TÂCHES À RÉALISER:
(A) Indiquez, s'il vous plaît, si chacune des affirmations suivantes concorde avec le texte sur le marronnage, en répondant par oui ou non et en citant mot pour mot le passage décisif : (i) les déportations négrières aux Amériques commencèrent en 1517 ; (ii) au Vénézuela, les refuges de marrons étaient appelés palenque ; (iii) le projet de royaume de Bayano échoua en 1558.
(B) D'après le texte sur le marronnage, qui était le leader du palenque constitué dans le golfe de San Miguel ?

TEXTE FOURNI:

● ● ● ● ●

Marronnage, Quilombo, Palenque

Or, dès les premières déportations négrières aux Amériques, à partir de 1517, commencèrent des révoltes de captifs africains refusant de diverses manières leur réduction en bête de somme[2]. La forme de résistance la plus redoutable pour les maîtres consistait dans la fuite en brousse, ou marronnage, d’où les fugitifs socialement organisés pouvaient entreprendre des raids sporadiques sur les infrastructures économiques et administratives de la domination coloniale.

Les refuges de marrons reçurent différents noms généralement d’inspiration africaine : « appelés en Amérique Latine, selon les pays, quilombo et macombo (Brésil), palenque (Cuba, Colombie) ou cumbe (Vénézuela). Aux Amériques, la création de quilombos manifeste la persistance d’une pratique bantoue que l’on peut observer, par exemple, dans le cadre de la lutte que menait, au XVIIè siècle, la reine Nzinga (Angola) contre les Portugais. Quilombo désignait, dans les écrits de la souveraine, la forme qu’adoptait son Etat en temps de guerre[3]. » L’un de ces premiers territoires refuges est attesté en 1530, à Santa Maria la Antigua. Peu après, au milieu du XVIè siècle, était constitué un autre palenque dans le golfe de San Miguel, dont le leader était un certain Felipillo. Quant à Bayano, un autre leader marron, il envisagea de fonder un royaume en Amérique « sur le modèle africain, aux environs de Nombre de Dios[4] ». Mais ce projet échoua finalement, en 1558, au bout de nombreuses expéditions militaires menées contre lui par les autorités coloniales espagnoles.

● ● ● ● ●

DONNÉES ENREGISTRÉES:
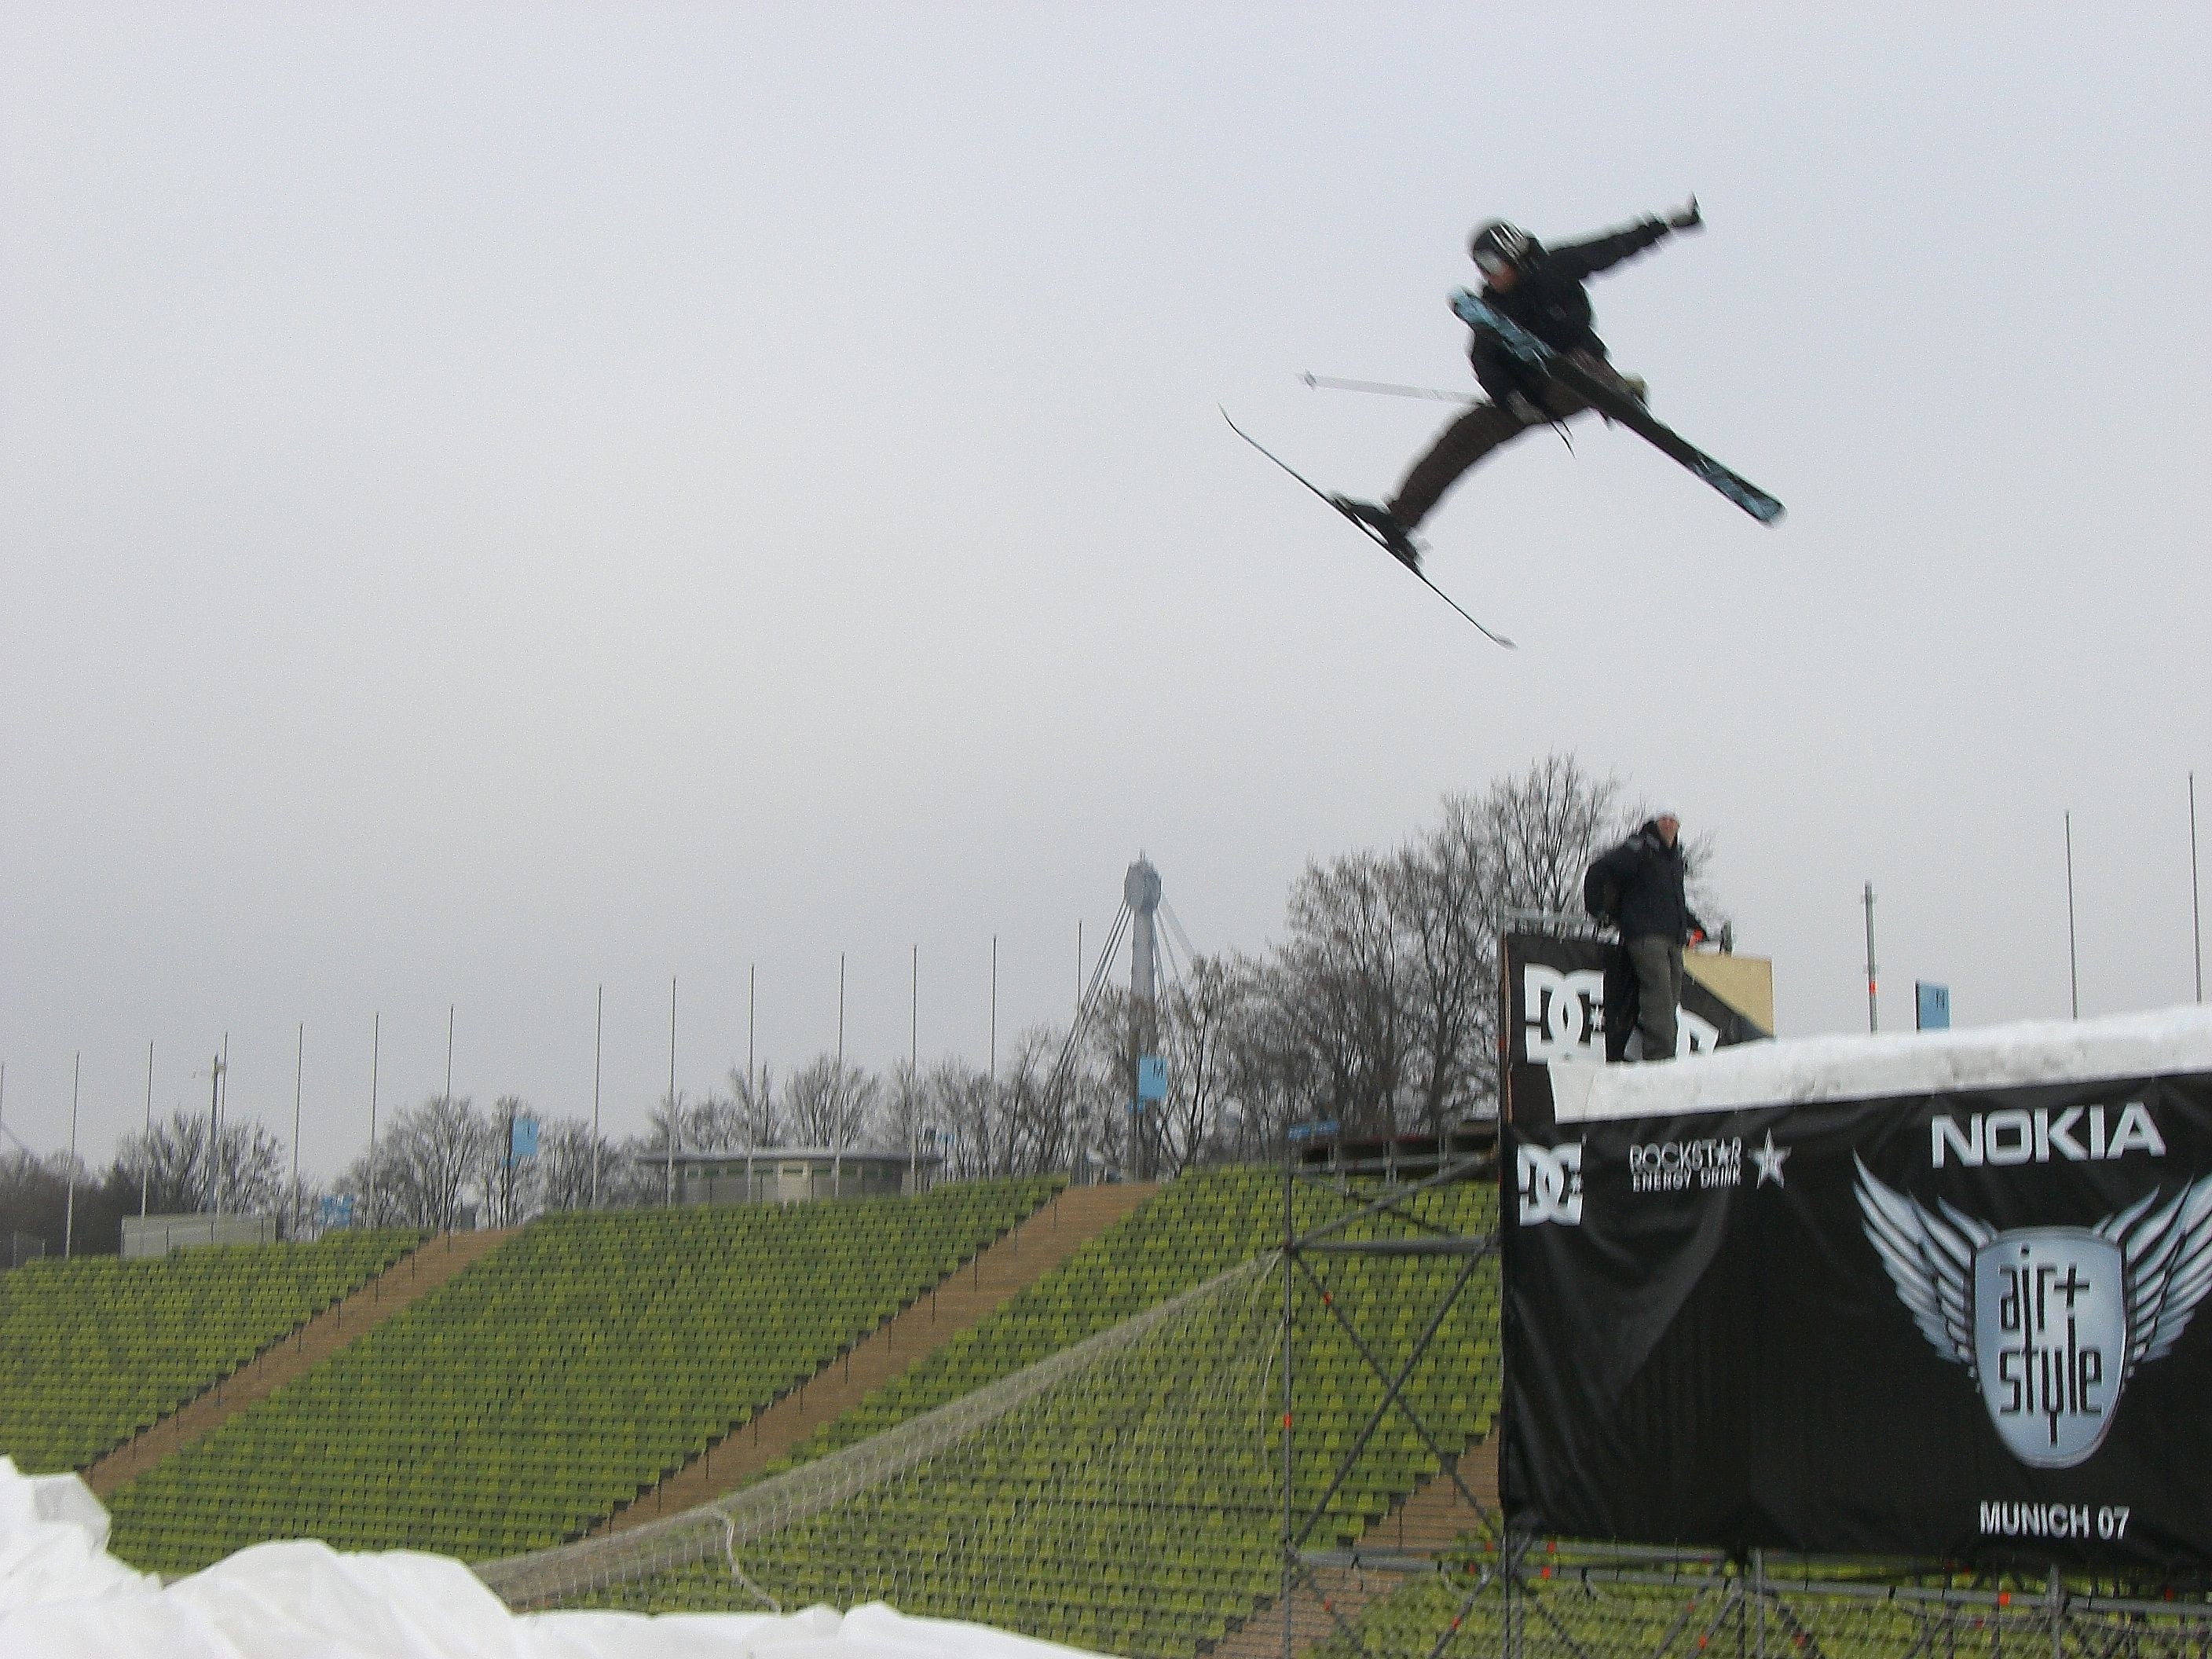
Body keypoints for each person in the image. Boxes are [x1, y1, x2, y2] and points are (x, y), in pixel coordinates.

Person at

● ● ● ● ●

RÉPONSES PAR TÂCHE:
(A)
(i) Oui : « dès les premières déportations négrières aux Amériques, à partir de 1517 ».
(ii) Non : « cumbe (Vénézuela) ».
(iii) Oui : « Mais ce projet échoua finalement, en 1558 ».

(B) Un certain Felipillo.